Heute ist der Börsenwert auf rund 250 Millionen Euro zusammengeschmolzen. Die Gründe: Kommunikationspannen, operative Probleme – und eine Prise Selbstüberschätzung.

Viel versprochen, wenig geliefert

CEO Bernhard Frohwitter, 80, ein eloquenter Erzähler mit Vorliebe für Elefantenfiguren und Afrika-Anekdoten, hatte Anlegern viel versprochen: Einen Quantencomputer für 2024, eine "Quantum Factory" in München-Sendling und eine milliardenschwere Partnerschaft mit der Industrie. Doch außer Absichtserklärungen wurde wenig konkret.

Das Sendlinger Werk steht still, der Quantencomputer kam nie auf den Markt. Ein groß angekündigter Rechtsstreit gegen Nvidia wegen angeblicher Patentverletzung entpuppte sich als PR-Eigentor: Das zugrunde liegende Patent wurde vom Europäischen Patentamt rechtskräftig widerrufen – eine Tatsache, die Partec seinen Aktionären verschwieg.

Milliardenversprechen, Mini-Umsatz: Partec verkündete große Deals – im ersten Halbjahr 2024 kamen nur 5 Millionen Euro Umsatz zustande.

Investoren verlieren die Geduld

Auch der renommierte Fondsmanager Hendrik Leber zeigt sich enttäuscht. Zwar habe er nur eine "winzige Position" im Portfolio, doch die mangelhafte Kommunikation beunruhige ihn zutiefst.

Der Jahresabschluss 2024 wurde verschoben, Prüferwechsel inklusive. PwC übernimmt die Bewertung komplexer Schutzrechte und Umwandlungsvorgänge – doch konkrete Zahlen fehlen.

Was bisher bekannt ist: Im ersten Halbjahr 2024 setzte Partec lediglich 5 Millionen Euro um. Der Kontostand zum 30. Juni: 288.000 Euro.

Gehaltsrückstände, Liquiditätsprobleme, Notverkäufe

Interne Mails und Mitarbeiterberichte zeichnen ein alarmierendes Bild: Seit Februar 2025 sollen mehrfach keine vollständigen Gehaltszahlungen erfolgt sein. Ein offener Brief eines Mitarbeiters mit dem Betreff "leerer Kontostand" machte im Frühjahr die Runde.

Finanzchef Hans Kilger bestätigt auf Nachfrage "temporäre Verzögerungen" und nennt als Grund ausstehende Zahlungen eines namentlich nicht genannten Partners – mutmaßlich der kriselnde französische Konzern Atos, mit dem Partec am Projekt Jupiter arbeitet.

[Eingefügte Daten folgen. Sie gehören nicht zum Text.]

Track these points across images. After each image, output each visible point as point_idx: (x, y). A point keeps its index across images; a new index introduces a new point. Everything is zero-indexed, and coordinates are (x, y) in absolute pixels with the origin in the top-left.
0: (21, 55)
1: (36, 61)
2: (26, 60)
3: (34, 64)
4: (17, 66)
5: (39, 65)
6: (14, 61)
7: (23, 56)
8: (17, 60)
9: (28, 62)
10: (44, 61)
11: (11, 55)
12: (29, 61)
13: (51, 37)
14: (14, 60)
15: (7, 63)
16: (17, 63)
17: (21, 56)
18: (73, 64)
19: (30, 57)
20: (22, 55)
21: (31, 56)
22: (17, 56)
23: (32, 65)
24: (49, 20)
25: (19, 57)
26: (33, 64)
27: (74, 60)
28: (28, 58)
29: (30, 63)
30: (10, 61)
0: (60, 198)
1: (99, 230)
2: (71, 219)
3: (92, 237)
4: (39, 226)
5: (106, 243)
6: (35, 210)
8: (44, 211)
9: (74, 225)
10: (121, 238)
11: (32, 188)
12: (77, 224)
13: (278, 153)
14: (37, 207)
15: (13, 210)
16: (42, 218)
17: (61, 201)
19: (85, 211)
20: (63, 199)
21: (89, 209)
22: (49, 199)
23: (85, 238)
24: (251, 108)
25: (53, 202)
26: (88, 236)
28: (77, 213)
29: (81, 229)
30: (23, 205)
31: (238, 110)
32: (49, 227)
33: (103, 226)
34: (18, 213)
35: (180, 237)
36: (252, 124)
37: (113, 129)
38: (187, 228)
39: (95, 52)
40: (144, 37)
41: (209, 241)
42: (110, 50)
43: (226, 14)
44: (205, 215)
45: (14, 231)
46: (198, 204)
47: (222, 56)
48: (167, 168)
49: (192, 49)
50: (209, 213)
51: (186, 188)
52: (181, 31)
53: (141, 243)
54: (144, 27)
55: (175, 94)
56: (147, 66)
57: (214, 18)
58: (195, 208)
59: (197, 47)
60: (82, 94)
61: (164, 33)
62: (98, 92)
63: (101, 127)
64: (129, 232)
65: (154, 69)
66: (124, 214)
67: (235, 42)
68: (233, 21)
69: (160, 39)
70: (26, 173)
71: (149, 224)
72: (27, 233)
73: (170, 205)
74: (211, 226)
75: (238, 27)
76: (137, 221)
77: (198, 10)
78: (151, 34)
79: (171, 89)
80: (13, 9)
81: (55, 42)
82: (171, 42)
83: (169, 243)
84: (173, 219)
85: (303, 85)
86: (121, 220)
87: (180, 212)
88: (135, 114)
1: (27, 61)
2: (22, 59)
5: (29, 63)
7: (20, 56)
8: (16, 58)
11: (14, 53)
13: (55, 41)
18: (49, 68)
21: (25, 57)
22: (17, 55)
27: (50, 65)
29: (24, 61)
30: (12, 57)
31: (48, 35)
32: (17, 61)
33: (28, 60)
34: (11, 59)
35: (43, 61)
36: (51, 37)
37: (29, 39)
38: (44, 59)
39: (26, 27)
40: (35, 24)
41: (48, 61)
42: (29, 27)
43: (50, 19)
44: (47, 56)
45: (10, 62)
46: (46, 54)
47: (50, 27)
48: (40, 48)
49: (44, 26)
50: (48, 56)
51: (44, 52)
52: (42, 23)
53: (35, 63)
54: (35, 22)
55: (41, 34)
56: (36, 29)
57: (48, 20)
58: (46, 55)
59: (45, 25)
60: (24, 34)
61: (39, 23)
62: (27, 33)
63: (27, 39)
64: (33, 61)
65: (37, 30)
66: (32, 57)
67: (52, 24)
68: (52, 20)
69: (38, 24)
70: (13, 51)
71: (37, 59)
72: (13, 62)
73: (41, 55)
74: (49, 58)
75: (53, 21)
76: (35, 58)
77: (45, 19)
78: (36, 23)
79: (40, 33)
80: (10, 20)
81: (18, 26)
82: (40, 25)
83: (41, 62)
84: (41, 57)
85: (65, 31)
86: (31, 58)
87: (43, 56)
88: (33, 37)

Um die Löcher zu stopfen, griff die Führung selbst in die Tasche: Frohwitter verkaufte private Vermögenswerte wie Patek-Philippe-Uhren und verpfändete Partec-Aktien. Die Villa in Bogenhausen steht für 16,5 Millionen Euro zum Verkauf. Auch das private Anwesen des Gründers ist auf dem Markt.

Milliardendeal oder Luftnummer?

Trotz aller Probleme betonen Frohwitter und Kilger ihren Optimismus. Man stehe kurz vor dem Abschluss eines Milliardendeals mit einem institutionellen Investor, heißt es. Namen, Fristen, Details? Fehlanzeige.

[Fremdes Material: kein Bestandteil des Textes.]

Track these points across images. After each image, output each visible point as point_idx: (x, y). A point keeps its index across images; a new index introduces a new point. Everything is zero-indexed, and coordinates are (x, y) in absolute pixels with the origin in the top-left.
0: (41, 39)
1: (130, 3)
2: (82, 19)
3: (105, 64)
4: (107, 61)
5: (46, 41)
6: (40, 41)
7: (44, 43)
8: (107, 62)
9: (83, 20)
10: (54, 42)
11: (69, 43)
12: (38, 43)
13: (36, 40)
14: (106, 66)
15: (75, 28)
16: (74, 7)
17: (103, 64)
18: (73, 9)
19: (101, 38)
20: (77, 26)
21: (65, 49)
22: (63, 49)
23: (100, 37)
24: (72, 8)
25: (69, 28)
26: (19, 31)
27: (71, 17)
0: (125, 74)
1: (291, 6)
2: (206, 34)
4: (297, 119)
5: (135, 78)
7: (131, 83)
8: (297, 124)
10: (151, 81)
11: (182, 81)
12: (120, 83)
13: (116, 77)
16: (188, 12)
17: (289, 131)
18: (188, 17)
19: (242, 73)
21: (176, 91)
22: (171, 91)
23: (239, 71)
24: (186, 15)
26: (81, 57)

Partec hat sich mehrfach mit ambitionierten Ankündigungen hervorgetan, die am Ende wenig Konkretes brachten. Ob die angekündigte Finanzspritze diesmal real ist, bleibt offen. Für ein Unternehmen, das laut Eigenbeschreibung "wegweisende Innovationen" liefert, ist der Erklärungsnotstand inzwischen größer als der technologische Vorsprung.